■ Data under study
*** Begin section ***

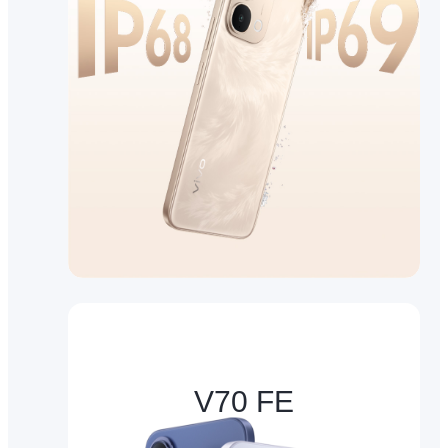
V70 FE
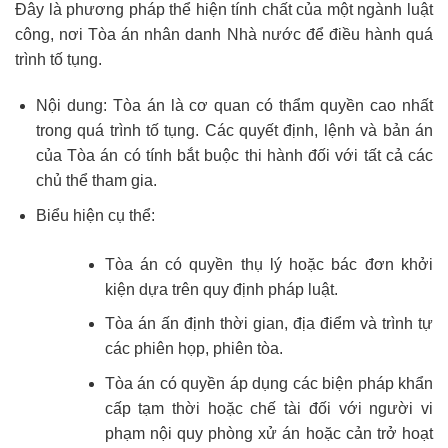
Đây là phương pháp thể hiện tính chất của một ngành luật
công, nơi Tòa án nhân danh Nhà nước để điều hành quá
trình tố tụng.
Nội dung: Tòa án là cơ quan có thẩm quyền cao nhất
trong quá trình tố tụng. Các quyết định, lệnh và bản án
của Tòa án có tính bắt buộc thi hành đối với tất cả các
chủ thể tham gia.
Biểu hiện cụ thể:
Tòa án có quyền thụ lý hoặc bác đơn khởi
kiện dựa trên quy định pháp luật.
Tòa án ấn định thời gian, địa điểm và trình tự
các phiên họp, phiên tòa.
Tòa án có quyền áp dụng các biện pháp khẩn
cấp tạm thời hoặc chế tài đối với người vi
phạm nội quy phòng xử án hoặc cản trở hoạt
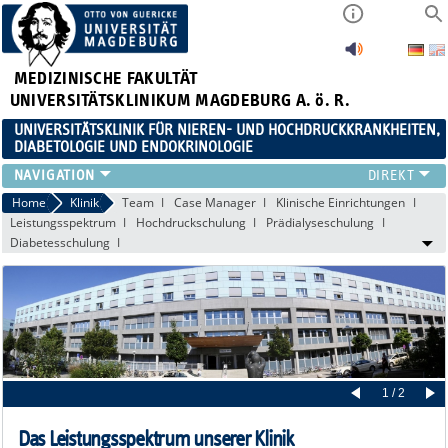
MEDIZINISCHE FAKULTÄT
UNIVERSITÄTSKLINIKUM MAGDEBURG A. ö. R.
UNIVERSITÄTSKLINIK FÜR NIEREN- UND HOCHDRUCKKRANKHEITEN,
DIABETOLOGIE UND ENDOKRINOLOGIE
KLINIK
Home
Klinik
Team
Case Manager
Klinische Einrichtungen
Leistungsspektrum
Hochdruckschulung
Prädialyseschulung
FORSCHUNG
Diabetesschulung
LEHRE
FORTBILDUNGEN
KARRIERE
LINKS
KONTAKT
AKTUELLES
1 / 2
Das Leistungsspektrum unserer Klinik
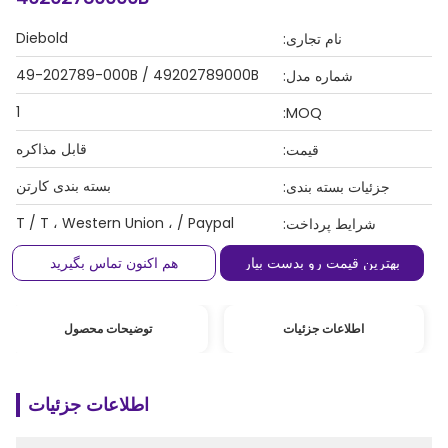
Diebold
نام تجاری:
49-202789-000B / 49202789000B
شماره مدل:
1
MOQ:
قابل مذاکره
قیمت:
بسته بندی کارتن
جزئیات بسته بندی:
T / T ، Western Union ، / Paypal
شرایط پرداخت:
بهترین قیمت رو بدست بیار
هم اکنون تماس بگیرید
اطلاعات جزئیات
توضیحات محصول
اطلاعات جزئیات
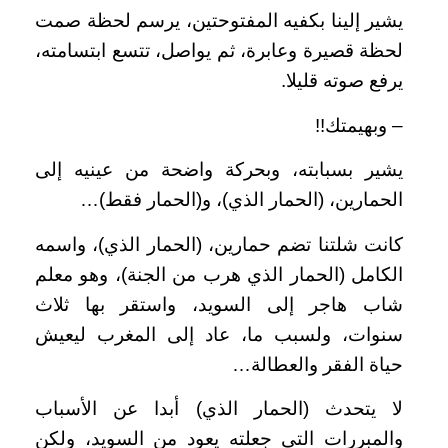
يشير إلينا بكفيه المفتوحتين، يرسم لحظة صمت
لحظة قصيرة وعابرة، ثم يواصل، تتسع ابتسامته،
يرفع صوته قليلا.
– وبهيمتك!!
يشير بسبابته، وبحركة واضحة من عينيه إلى
الحمارين، (الحمار الذي)، و(الحمار فقط)…
كانت شلتنا تضم حمارين، (الحمار الذي)، واسمه
الكامل (الحمار الذي هرب من الجنة)، وهو معلم
شاب هاجر إلى السويد، واستقر بها ثلاث
سنوات، ولسبب ما، عاد إلى المغرب ليعيش
حياة الفقر والعطالة…
لا يتحدث (الحمار الذي) أبدا عن الأسباب
والمبررات التي جعلته يعود من السويد، ولكن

*** End section ***

■ Exercise brief
Write out every row above word for word, leaving out the pictures.

■ Response
V70 FE
Đây là phương pháp thể hiện tính chất của một ngành luật
công, nơi Tòa án nhân danh Nhà nước để điều hành quá
trình tố tụng.
Nội dung: Tòa án là cơ quan có thẩm quyền cao nhất
trong quá trình tố tụng. Các quyết định, lệnh và bản án
của Tòa án có tính bắt buộc thi hành đối với tất cả các
chủ thể tham gia.
Biểu hiện cụ thể:
Tòa án có quyền thụ lý hoặc bác đơn khởi
kiện dựa trên quy định pháp luật.
Tòa án ấn định thời gian, địa điểm và trình tự
các phiên họp, phiên tòa.
Tòa án có quyền áp dụng các biện pháp khẩn
cấp tạm thời hoặc chế tài đối với người vi
phạm nội quy phòng xử án hoặc cản trở hoạt
MEDIZINISCHE FAKULTÄT
UNIVERSITÄTSKLINIKUM MAGDEBURG A. ö. R.
UNIVERSITÄTSKLINIK FÜR NIEREN- UND HOCHDRUCKKRANKHEITEN,
DIABETOLOGIE UND ENDOKRINOLOGIE
KLINIK
Home
Klinik
Team
Case Manager
Klinische Einrichtungen
Leistungsspektrum
Hochdruckschulung
Prädialyseschulung
FORSCHUNG
Diabetesschulung
LEHRE
FORTBILDUNGEN
KARRIERE
LINKS
KONTAKT
AKTUELLES
1 / 2
Das Leistungsspektrum unserer Klinik
Diebold
نام تجاری:
49-202789-000B / 49202789000B
شماره مدل:
1
MOQ:
قابل مذاکره
قیمت:
بسته بندی کارتن
جزئیات بسته بندی:
T / T ، Western Union ، / Paypal
شرایط پرداخت:
بهترین قیمت رو بدست بیار
هم اکنون تماس بگیرید
اطلاعات جزئیات
توضیحات محصول
اطلاعات جزئیات
يشير إلينا بكفيه المفتوحتين، يرسم لحظة صمت
لحظة قصيرة وعابرة، ثم يواصل، تتسع ابتسامته،
يرفع صوته قليلا.
– وبهيمتك!!
يشير بسبابته، وبحركة واضحة من عينيه إلى
الحمارين، (الحمار الذي)، و(الحمار فقط)…
كانت شلتنا تضم حمارين، (الحمار الذي)، واسمه
الكامل (الحمار الذي هرب من الجنة)، وهو معلم
شاب هاجر إلى السويد، واستقر بها ثلاث
سنوات، ولسبب ما، عاد إلى المغرب ليعيش
حياة الفقر والعطالة…
لا يتحدث (الحمار الذي) أبدا عن الأسباب
والمبررات التي جعلته يعود من السويد، ولكن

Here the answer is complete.